Aujourd’hui donc, nous avons effectué la huitième étape de notre périple pour rejoindre la Slovénie, nouveau venu de l’Union Européenne. Le début de l’étape a été aussi pénible que les deux étapes précédentes : champs de maïs, longues lignes droites, forte circulation… la plaine du Pô quoi. Finalement, au bout de 130 kilomètres, nous sommes arrivés à Gorizia, petite ville qui touche la Slovénie. C’est la fin d’une longue galère à travers la plaine italienne. Cela fait plus de 650 kilomètres que l’on roule sur du plat, quasiment non stop. Plus de 24 heures de vélo sur cette longue table, plus de 30 litres d’eau… Moralement, cette traversée a été épuisante pour tous les deux. On se lève le matin et on sait que ce qu’on verra dans la journée sera vraiment très laid, que les routes ne seront pas agréables à pratiquer, qu’on va avoir de grandes lignes droites à avaler… Rien de bien passionnant quoi. Mais arrivés à Gorizia, l’émotion nous gagne. Nous attendions ces montagnes comme un nomade dans le désert approchant un puit après des longues journées de marche.

Nous rencontrons un dernier italien dans cette petite ville, qui nous permet d’utiliser son ordinateur pour lire nos mails. Notre boîte sur free ne fonctionne toujours pas, mais on reçoit quelques messages sur nomade maintenant. Désolé, mais nous n’avons pas eu le temps d’y répondre encore aujourd’hui ! Mais vos nombreux messages de soutien nous vont droit au cœur, et dès que tout est rétabli sur free, on se fixe une après-midi pour y répondre, promis !
l’italien nous indique la route pour rejoindre Kanal, un petit village slovène, au nord de Gorizia.
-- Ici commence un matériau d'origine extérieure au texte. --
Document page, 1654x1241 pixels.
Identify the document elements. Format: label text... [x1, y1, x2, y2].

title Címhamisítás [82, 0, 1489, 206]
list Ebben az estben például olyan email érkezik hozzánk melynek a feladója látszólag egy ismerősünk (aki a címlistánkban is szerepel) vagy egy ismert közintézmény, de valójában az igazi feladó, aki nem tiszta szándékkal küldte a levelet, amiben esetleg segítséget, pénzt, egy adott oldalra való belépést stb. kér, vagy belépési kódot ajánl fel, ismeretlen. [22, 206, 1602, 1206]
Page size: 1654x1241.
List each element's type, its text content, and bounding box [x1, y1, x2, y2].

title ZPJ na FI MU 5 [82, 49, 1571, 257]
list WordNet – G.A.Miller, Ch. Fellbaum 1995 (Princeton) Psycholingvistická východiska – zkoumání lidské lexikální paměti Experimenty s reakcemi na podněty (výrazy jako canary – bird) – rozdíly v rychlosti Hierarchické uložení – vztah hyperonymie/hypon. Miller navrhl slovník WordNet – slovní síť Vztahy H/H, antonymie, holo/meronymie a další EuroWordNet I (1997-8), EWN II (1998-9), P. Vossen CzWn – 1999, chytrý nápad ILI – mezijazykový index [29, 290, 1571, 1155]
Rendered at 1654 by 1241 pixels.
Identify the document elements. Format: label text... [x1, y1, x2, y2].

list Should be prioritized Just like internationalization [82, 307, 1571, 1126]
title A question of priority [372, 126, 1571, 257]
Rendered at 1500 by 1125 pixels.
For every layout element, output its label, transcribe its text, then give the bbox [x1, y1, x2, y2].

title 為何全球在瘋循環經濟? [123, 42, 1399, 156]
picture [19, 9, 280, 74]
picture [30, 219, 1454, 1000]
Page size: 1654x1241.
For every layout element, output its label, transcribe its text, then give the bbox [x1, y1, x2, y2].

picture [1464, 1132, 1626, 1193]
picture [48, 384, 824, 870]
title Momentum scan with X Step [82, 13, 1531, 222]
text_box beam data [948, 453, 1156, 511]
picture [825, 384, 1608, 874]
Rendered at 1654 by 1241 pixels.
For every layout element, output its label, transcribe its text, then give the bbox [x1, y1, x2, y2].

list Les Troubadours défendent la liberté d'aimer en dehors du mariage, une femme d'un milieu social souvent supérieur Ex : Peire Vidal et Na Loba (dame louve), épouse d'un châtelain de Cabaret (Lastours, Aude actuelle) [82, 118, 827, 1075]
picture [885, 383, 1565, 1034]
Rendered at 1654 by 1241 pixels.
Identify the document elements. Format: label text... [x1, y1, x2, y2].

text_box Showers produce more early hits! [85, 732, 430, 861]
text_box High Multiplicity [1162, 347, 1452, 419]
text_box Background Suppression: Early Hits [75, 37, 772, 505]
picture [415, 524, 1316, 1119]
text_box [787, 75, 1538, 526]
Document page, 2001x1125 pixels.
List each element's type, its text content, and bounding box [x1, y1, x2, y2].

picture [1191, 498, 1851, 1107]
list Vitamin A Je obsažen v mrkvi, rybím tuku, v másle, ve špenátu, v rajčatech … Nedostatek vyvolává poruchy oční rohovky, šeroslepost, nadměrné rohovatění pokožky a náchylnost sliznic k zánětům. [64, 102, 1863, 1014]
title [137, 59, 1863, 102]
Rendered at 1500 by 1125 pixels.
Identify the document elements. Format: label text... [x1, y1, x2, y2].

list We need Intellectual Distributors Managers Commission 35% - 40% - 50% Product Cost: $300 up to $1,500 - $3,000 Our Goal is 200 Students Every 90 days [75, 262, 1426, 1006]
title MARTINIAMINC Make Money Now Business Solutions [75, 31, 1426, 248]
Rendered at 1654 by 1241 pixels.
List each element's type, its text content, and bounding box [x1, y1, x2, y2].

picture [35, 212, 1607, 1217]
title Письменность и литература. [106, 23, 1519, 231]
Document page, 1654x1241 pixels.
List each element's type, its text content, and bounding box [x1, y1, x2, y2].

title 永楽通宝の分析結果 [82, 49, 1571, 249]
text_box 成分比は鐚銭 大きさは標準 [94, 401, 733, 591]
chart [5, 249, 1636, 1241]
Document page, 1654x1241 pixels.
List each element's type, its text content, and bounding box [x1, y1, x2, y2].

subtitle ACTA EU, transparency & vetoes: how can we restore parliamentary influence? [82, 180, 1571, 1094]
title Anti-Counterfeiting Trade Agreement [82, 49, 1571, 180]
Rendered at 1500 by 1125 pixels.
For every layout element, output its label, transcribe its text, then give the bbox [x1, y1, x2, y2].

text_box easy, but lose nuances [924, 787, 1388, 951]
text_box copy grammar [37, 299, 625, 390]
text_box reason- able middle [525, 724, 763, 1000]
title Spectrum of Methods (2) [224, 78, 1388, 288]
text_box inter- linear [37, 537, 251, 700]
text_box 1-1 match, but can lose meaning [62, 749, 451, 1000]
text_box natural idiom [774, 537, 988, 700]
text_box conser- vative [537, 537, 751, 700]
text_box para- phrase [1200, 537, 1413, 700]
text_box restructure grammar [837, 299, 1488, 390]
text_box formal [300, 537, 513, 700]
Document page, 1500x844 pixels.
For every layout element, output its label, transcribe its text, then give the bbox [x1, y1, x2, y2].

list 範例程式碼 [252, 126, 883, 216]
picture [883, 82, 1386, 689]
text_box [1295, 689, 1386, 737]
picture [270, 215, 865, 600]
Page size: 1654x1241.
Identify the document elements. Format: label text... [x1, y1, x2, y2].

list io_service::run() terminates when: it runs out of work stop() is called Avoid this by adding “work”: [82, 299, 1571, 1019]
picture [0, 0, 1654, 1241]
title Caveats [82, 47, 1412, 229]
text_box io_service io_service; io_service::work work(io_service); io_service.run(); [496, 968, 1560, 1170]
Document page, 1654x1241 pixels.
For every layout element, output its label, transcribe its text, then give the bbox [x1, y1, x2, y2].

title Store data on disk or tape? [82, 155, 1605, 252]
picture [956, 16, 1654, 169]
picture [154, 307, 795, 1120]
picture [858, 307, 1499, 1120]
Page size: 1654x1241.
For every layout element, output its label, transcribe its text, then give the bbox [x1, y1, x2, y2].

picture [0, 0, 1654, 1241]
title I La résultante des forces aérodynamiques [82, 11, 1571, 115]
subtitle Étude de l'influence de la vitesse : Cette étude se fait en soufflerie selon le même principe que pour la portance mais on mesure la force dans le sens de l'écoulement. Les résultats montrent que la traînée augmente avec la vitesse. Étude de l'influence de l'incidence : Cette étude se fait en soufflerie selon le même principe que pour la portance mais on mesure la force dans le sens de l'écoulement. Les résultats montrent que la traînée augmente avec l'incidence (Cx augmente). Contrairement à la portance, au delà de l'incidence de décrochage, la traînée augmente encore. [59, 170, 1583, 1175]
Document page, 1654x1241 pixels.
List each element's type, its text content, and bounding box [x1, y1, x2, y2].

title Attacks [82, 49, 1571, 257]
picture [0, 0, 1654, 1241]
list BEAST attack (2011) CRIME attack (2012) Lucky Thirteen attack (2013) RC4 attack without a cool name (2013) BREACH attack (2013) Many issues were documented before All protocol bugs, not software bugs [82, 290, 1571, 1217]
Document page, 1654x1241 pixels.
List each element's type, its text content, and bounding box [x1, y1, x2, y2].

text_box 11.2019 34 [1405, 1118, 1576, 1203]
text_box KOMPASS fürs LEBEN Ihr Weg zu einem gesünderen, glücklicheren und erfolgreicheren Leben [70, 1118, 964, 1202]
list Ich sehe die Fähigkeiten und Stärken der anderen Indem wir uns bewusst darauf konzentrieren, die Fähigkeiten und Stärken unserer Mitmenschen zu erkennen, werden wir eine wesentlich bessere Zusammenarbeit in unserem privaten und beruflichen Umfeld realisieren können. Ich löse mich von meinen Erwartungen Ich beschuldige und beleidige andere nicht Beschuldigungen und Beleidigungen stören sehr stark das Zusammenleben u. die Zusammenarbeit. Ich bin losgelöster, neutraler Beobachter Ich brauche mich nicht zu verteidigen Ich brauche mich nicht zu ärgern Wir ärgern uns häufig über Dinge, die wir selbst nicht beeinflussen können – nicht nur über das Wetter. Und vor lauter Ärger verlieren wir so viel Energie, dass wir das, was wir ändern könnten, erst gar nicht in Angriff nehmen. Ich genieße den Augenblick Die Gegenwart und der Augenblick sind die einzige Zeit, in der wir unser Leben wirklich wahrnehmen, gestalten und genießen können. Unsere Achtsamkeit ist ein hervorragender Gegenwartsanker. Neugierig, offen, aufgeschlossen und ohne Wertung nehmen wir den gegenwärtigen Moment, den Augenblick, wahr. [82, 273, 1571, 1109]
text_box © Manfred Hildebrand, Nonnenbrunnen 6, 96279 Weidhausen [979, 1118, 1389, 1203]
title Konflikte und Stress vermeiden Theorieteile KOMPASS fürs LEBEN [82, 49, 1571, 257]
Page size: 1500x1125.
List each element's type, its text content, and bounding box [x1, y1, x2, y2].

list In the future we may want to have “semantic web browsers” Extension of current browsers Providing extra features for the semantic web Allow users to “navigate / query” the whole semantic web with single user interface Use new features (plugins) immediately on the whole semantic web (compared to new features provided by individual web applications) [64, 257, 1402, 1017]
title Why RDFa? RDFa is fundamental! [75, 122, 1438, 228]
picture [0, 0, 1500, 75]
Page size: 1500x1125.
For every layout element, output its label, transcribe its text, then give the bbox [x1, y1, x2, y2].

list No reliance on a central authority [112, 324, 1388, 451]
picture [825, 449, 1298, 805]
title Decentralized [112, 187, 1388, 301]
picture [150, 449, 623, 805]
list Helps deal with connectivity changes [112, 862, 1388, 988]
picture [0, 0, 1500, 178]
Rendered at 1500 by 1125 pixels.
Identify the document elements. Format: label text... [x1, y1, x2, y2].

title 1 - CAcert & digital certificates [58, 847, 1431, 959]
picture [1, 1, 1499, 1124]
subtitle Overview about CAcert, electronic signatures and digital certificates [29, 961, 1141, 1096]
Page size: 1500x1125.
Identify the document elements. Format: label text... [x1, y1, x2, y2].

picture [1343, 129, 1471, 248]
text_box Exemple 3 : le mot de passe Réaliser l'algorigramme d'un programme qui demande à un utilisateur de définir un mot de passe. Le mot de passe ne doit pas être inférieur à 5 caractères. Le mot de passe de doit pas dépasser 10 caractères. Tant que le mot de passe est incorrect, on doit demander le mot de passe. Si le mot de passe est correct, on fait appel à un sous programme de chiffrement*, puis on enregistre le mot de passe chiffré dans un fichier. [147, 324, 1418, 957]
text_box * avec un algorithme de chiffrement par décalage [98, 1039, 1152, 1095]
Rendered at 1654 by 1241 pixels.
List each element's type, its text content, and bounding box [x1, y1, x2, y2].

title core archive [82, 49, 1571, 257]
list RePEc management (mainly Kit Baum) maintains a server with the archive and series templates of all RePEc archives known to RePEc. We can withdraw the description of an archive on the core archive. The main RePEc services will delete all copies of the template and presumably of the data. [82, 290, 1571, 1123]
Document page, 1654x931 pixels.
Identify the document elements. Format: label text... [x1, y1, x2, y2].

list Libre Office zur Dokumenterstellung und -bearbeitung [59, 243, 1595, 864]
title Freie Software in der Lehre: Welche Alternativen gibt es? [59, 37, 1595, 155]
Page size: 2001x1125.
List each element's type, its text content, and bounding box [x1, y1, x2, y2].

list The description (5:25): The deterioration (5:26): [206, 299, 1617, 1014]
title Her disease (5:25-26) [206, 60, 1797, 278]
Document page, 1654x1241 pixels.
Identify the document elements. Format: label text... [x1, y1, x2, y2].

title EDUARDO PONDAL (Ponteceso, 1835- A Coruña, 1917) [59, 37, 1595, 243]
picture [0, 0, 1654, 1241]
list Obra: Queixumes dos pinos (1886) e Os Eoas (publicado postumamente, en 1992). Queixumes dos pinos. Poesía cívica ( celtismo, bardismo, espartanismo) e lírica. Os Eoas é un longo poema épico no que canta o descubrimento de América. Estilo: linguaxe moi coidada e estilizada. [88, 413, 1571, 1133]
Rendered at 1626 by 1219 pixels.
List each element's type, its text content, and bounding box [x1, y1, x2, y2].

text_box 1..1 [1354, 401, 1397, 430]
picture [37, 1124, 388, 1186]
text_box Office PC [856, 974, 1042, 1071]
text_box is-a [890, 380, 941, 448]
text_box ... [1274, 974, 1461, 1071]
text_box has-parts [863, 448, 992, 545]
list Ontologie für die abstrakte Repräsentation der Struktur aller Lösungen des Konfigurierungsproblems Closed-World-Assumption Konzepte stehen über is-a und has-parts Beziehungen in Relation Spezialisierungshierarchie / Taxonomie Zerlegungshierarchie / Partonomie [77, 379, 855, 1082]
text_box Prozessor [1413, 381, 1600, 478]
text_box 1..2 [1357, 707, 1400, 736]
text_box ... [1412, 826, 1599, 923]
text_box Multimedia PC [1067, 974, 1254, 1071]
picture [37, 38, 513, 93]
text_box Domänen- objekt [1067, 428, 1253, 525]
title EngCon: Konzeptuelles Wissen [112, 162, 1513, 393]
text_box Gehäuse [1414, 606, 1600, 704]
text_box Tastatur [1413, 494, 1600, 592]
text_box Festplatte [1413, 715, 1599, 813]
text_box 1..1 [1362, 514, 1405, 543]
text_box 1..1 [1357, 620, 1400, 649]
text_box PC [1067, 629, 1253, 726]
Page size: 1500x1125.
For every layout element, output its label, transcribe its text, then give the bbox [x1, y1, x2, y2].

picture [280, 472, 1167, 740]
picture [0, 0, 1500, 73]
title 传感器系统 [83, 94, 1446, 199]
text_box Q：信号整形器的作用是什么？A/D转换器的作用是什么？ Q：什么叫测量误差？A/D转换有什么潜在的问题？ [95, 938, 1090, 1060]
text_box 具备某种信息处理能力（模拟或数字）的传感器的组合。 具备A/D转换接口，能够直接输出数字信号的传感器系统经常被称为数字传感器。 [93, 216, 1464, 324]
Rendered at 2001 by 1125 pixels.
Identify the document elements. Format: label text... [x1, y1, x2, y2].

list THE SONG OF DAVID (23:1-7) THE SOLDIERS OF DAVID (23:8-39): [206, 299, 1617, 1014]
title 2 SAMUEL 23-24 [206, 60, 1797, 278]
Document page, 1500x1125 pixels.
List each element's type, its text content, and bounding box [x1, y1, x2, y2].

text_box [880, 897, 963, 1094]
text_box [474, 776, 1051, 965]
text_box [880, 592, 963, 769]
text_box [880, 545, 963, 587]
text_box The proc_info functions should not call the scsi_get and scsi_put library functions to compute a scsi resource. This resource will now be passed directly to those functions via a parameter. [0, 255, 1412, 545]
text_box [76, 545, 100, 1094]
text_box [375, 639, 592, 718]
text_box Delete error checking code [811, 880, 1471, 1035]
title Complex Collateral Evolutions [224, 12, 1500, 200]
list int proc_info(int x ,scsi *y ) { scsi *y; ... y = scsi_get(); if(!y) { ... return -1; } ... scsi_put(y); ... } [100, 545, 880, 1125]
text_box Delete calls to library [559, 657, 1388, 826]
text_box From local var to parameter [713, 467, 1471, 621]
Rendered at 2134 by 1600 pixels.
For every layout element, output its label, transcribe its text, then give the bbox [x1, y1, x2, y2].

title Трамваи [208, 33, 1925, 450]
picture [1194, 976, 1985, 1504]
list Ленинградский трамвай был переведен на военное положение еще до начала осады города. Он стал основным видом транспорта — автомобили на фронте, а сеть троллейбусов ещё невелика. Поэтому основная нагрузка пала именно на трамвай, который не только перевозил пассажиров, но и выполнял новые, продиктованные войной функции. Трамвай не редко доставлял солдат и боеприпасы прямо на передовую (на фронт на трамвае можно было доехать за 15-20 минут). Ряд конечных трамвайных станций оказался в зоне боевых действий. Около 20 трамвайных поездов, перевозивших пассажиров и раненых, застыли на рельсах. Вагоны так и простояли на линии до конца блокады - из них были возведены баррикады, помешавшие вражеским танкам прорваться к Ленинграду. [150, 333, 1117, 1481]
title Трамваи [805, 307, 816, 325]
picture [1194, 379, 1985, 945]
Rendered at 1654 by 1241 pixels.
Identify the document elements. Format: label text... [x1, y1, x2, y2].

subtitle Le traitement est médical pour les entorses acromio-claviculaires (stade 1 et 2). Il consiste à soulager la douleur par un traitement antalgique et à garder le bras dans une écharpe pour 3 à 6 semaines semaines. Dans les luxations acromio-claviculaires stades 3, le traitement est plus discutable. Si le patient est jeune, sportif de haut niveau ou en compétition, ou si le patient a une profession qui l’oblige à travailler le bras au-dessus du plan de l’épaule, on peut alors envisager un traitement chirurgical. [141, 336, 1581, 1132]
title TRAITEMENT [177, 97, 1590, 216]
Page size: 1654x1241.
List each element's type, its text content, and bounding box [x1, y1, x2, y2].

Nous devions rejoindre Ajduvscina, mais il n’y a pas de camping là-bas, donc on est parti par le nord.

Devant nous se dressent donc les montagnes slovènes. On a trop envie d’y aller ! J’ai envie de me retrouver en face d’une montée de 15 % et de la dévorer à pleines dents ! Pour l’instant, nous nous contentons de suivre le Soca, petit ruisseau qui longe la frontière. Mais avant, il faut passer la frontière (eh oui, c’est ça l’Europe…). Pas de soucis pour nous, nous voilà en Slovénie ! Nous quittons les panneaux d’indication bleu de l’Italie pour les panneaux orange style DDE de ce nouveau pays. On a l’impression que toutes les routes sont en travaux à cause de ces panneaux… bizarre. Mais les routes sont en bon état (pour le moment…).
L’eau du ruisseau est bleu turquoise, magnifique ! Les odeurs nous changent de celle de la plaine irriguée du Pô. Nous nous arrêtons au camping de Kanal. Sur un air de country, la patronne nous accueille chaleureusement. Il a fait très chaud aujourd’hui et allons piquer une tête dans l’eau plus que fraîche du Soca. Rien de tel pour les muscles après une longue journée d’efforts. Aujourd’hui, nous avons parcouru 164 kilomètres en 6h30. Seuls 30 kilomètres ont été parcourus en Slovénie, mais nous sommes déjà amoureux ! C’est très calme, serein, paisible. Les gens ont l’air tranquille, et la nature semble être préservée. Nous découvrirons cela dans les quatre prochains jours, d’autant plus que les étapes prévues sont plus cool !

Au camping, nous avons fait la connaissance de Peter, un allemand très peace and love ! Il a une bécane vraiment terrible, qu’il a entièrement montée lui-même, pour avoir la moto de ses rêves ! Nous avons passé la soirée avec lui, à discuter de tout et de rien. Il voyage beaucoup et connaît très bien la Slovénie, la Croatie la Hongrie et d’autres pays de l’est. A le voir, on sait qu’il s’agit d’un gars qui vit au jour le jour, qui doit se trouver des petits boulots par-ci par-là pour pouvoir voyager. Pas du tout ! Ce jeune homme est père de famille et… anesthésiste ! On a du mal à l’imaginer avec une blouse blanche ! Cette rencontre était vraiment géniale. Peter, on se voit bientôt en France !

Nous lui disons bonne nuit et allons nous coucher. A demain pour la découverte de ce beau pays !

Depuis le départ, nous avons parcouru 1416 kilomètres, en 58h55 minutes.